● YOUR TASK: Copy every line of text in the listing below word for word, and leave the pictures out of your answer.

● INPUT:
= = = = =

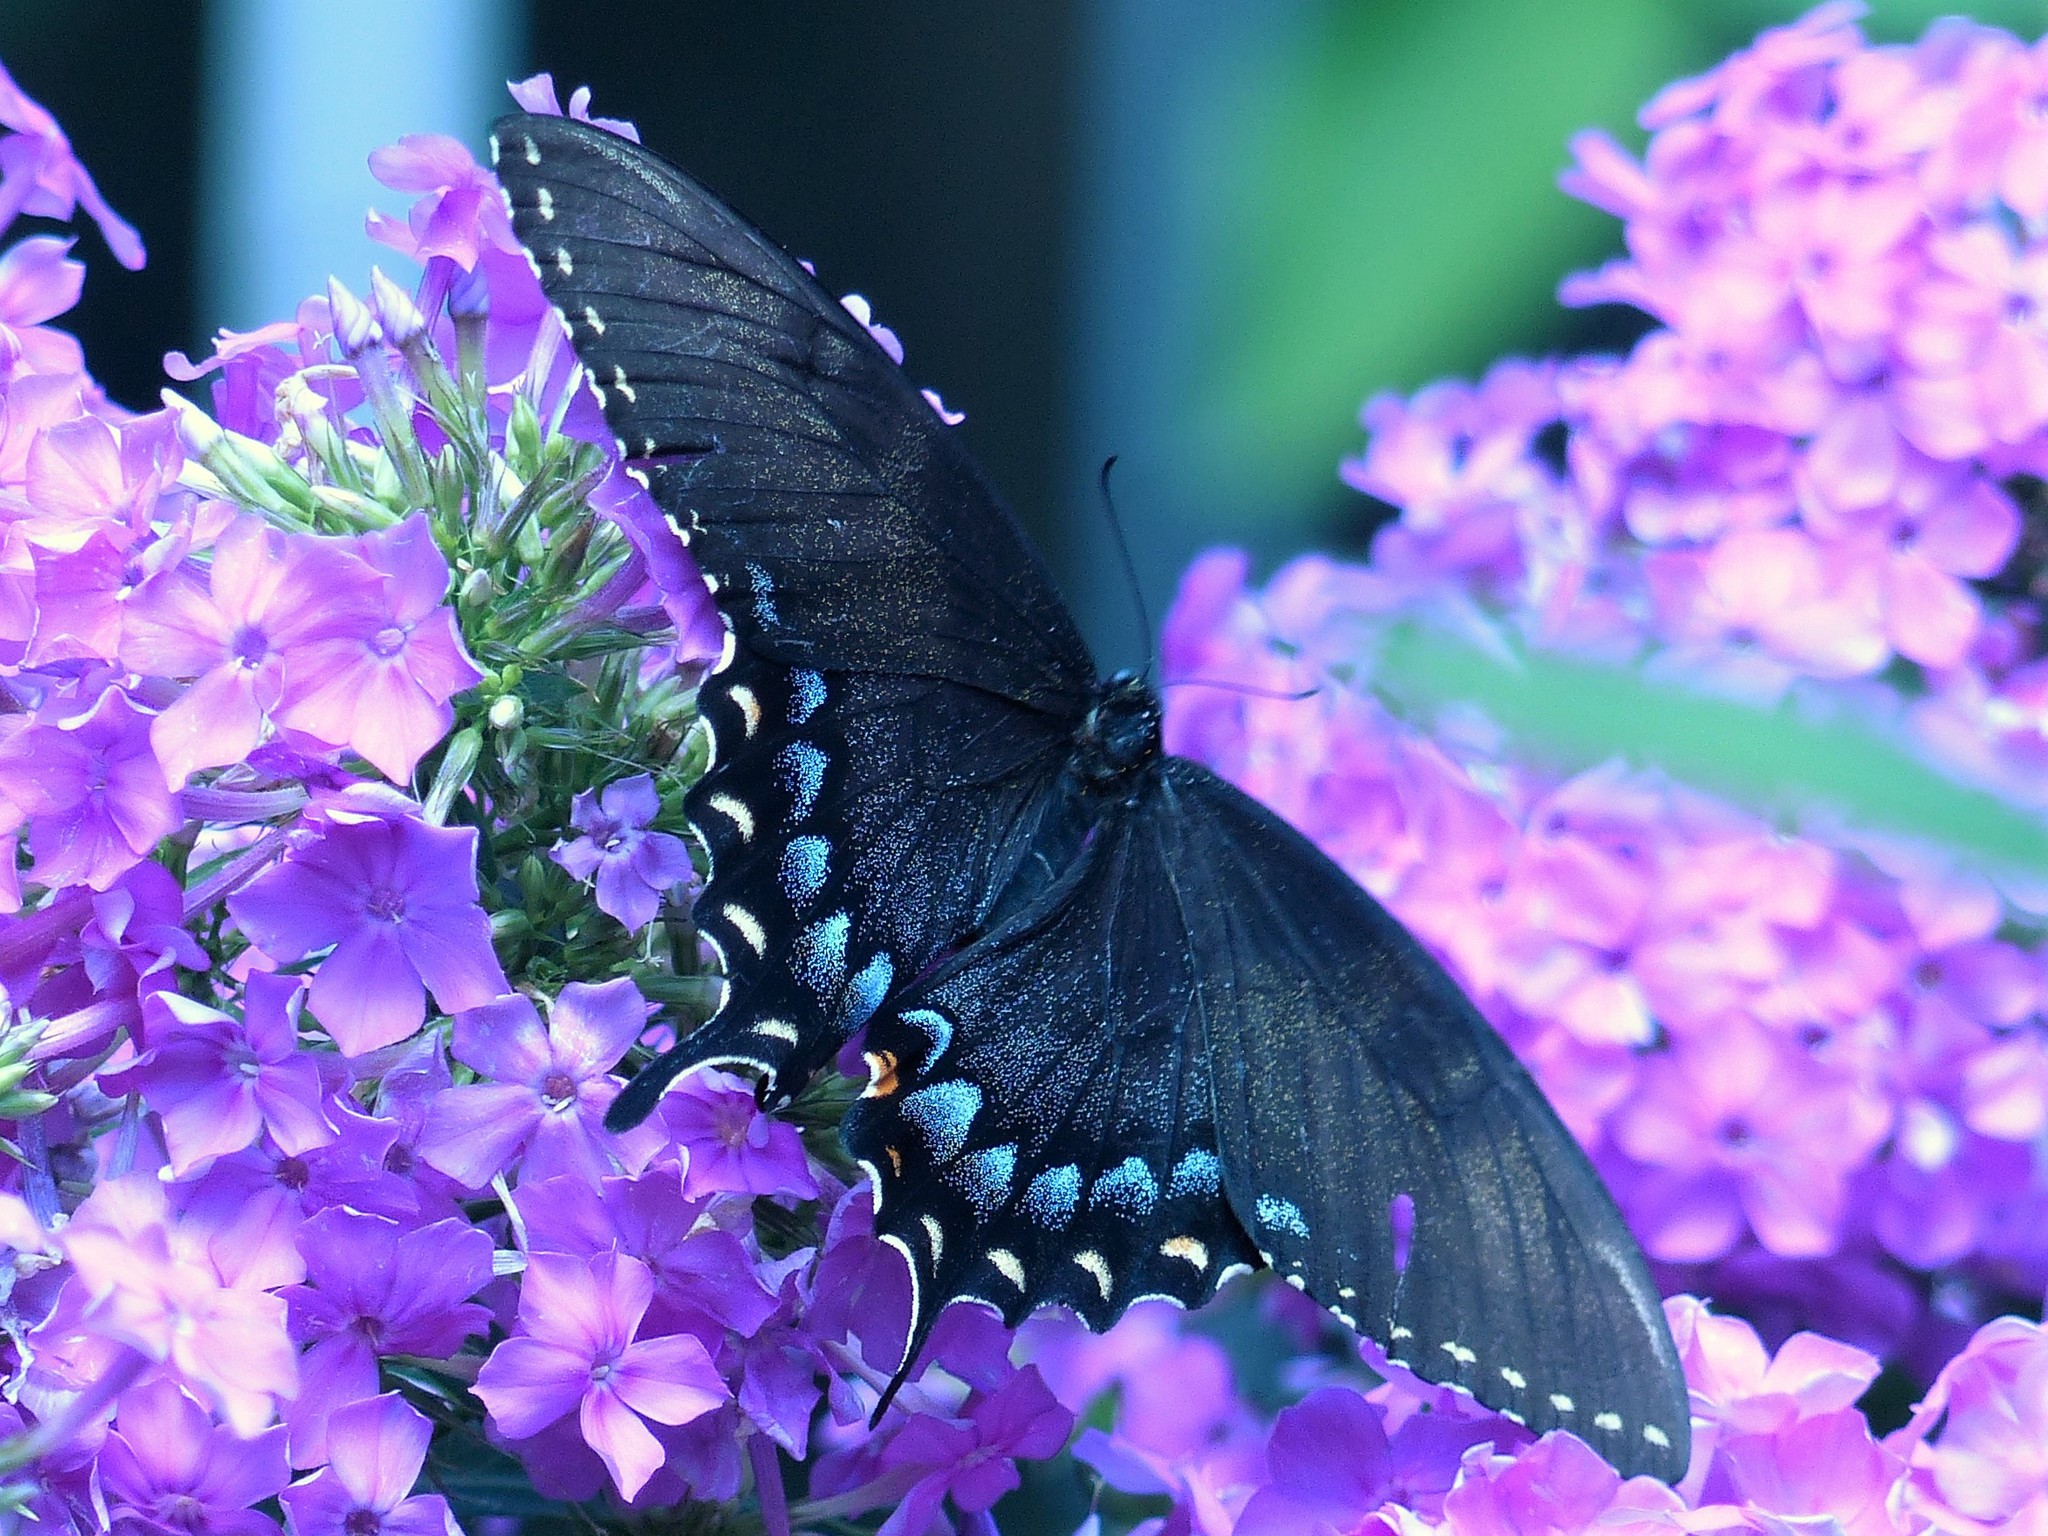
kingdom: Animalia
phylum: Arthropoda
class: Insecta
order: Lepidoptera
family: Papilionidae
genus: Papilio
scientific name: Papilio glaucus
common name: Tiger swallowtail
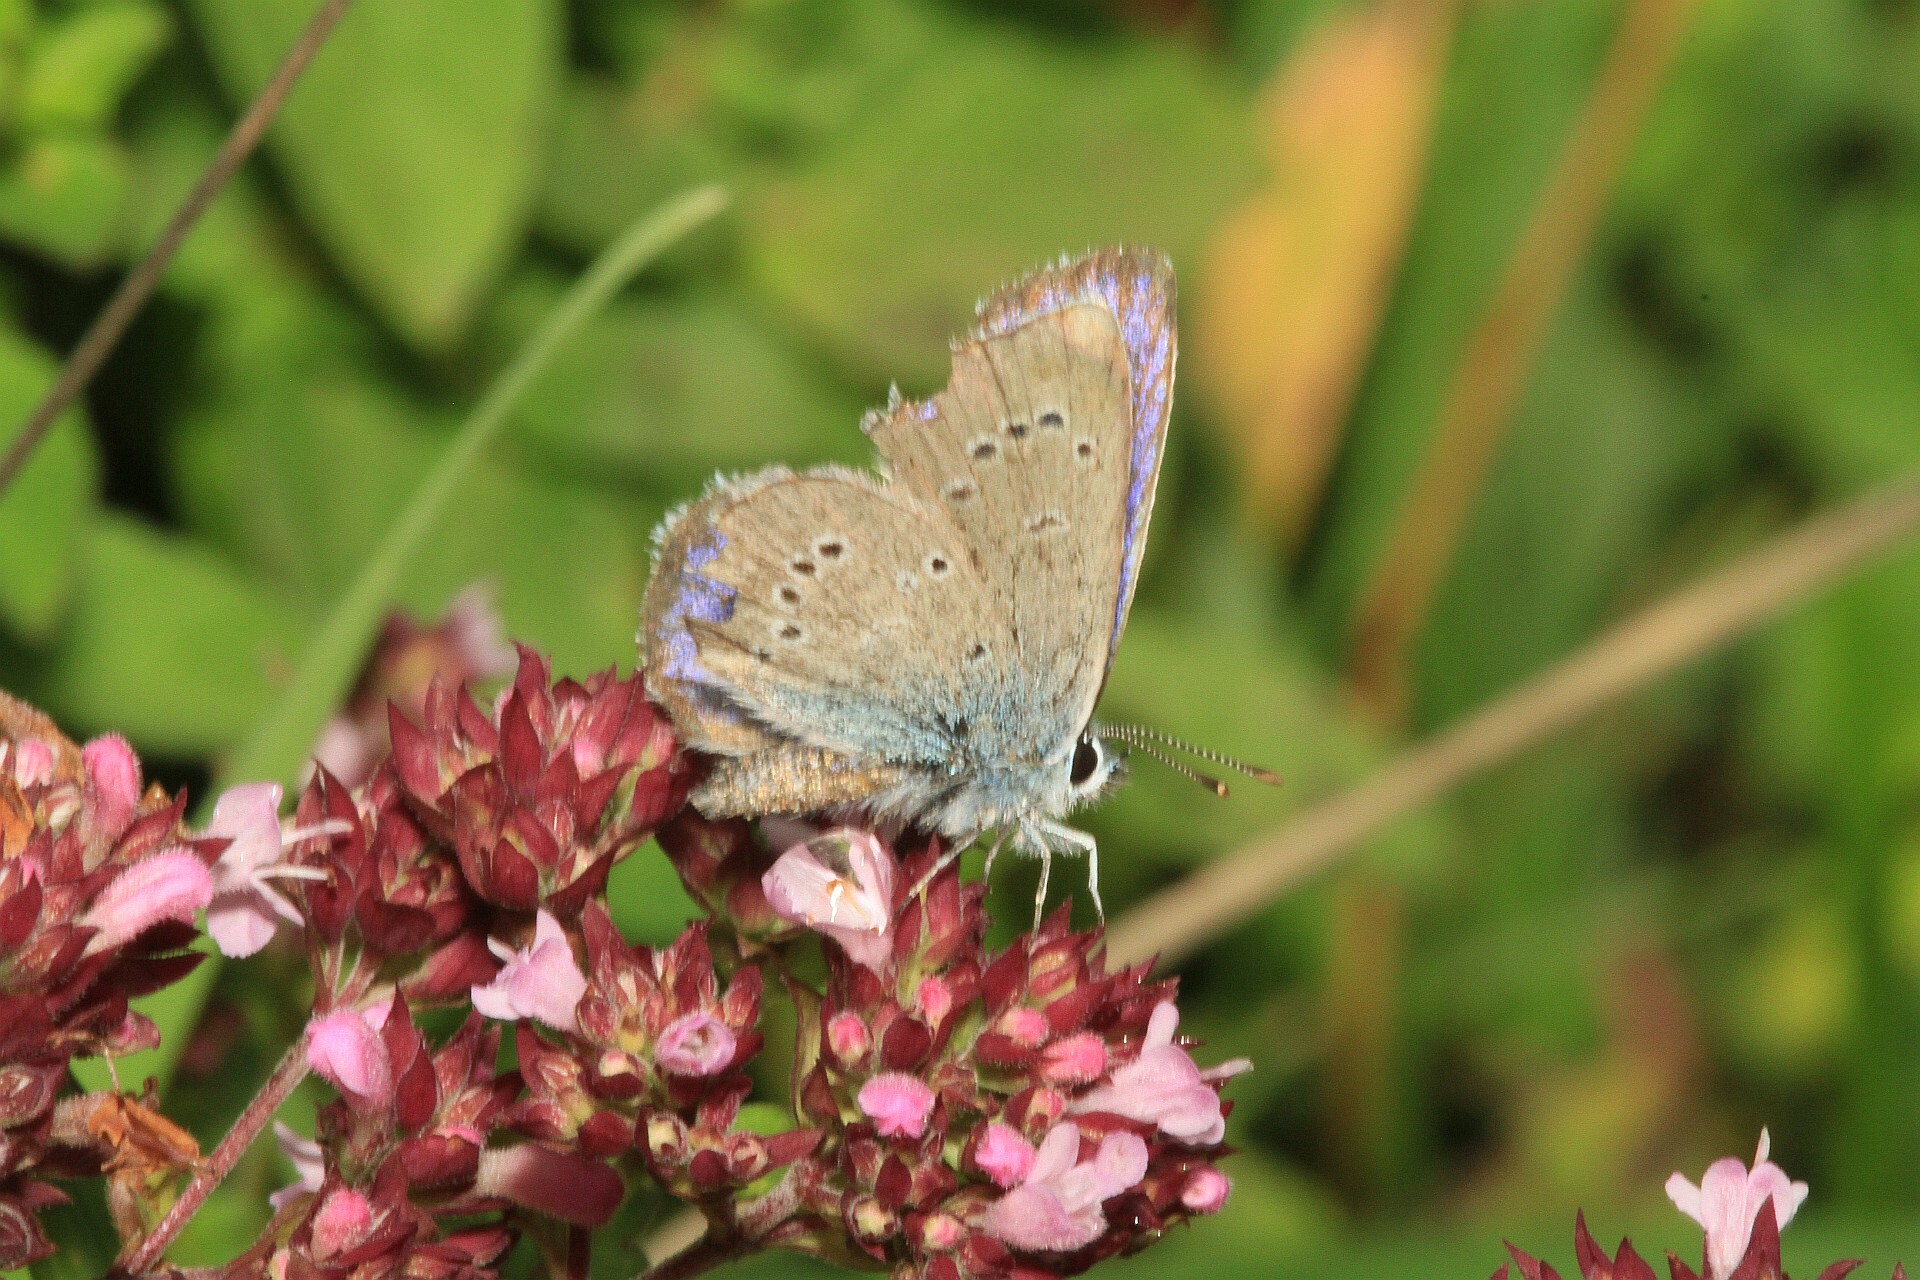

= = = = =

● RESPONSE BELOW:
kingdom: Animalia
phylum: Arthropoda
class: Insecta
order: Lepidoptera
family: Papilionidae
genus: Papilio
scientific name: Papilio glaucus
common name: Tiger swallowtail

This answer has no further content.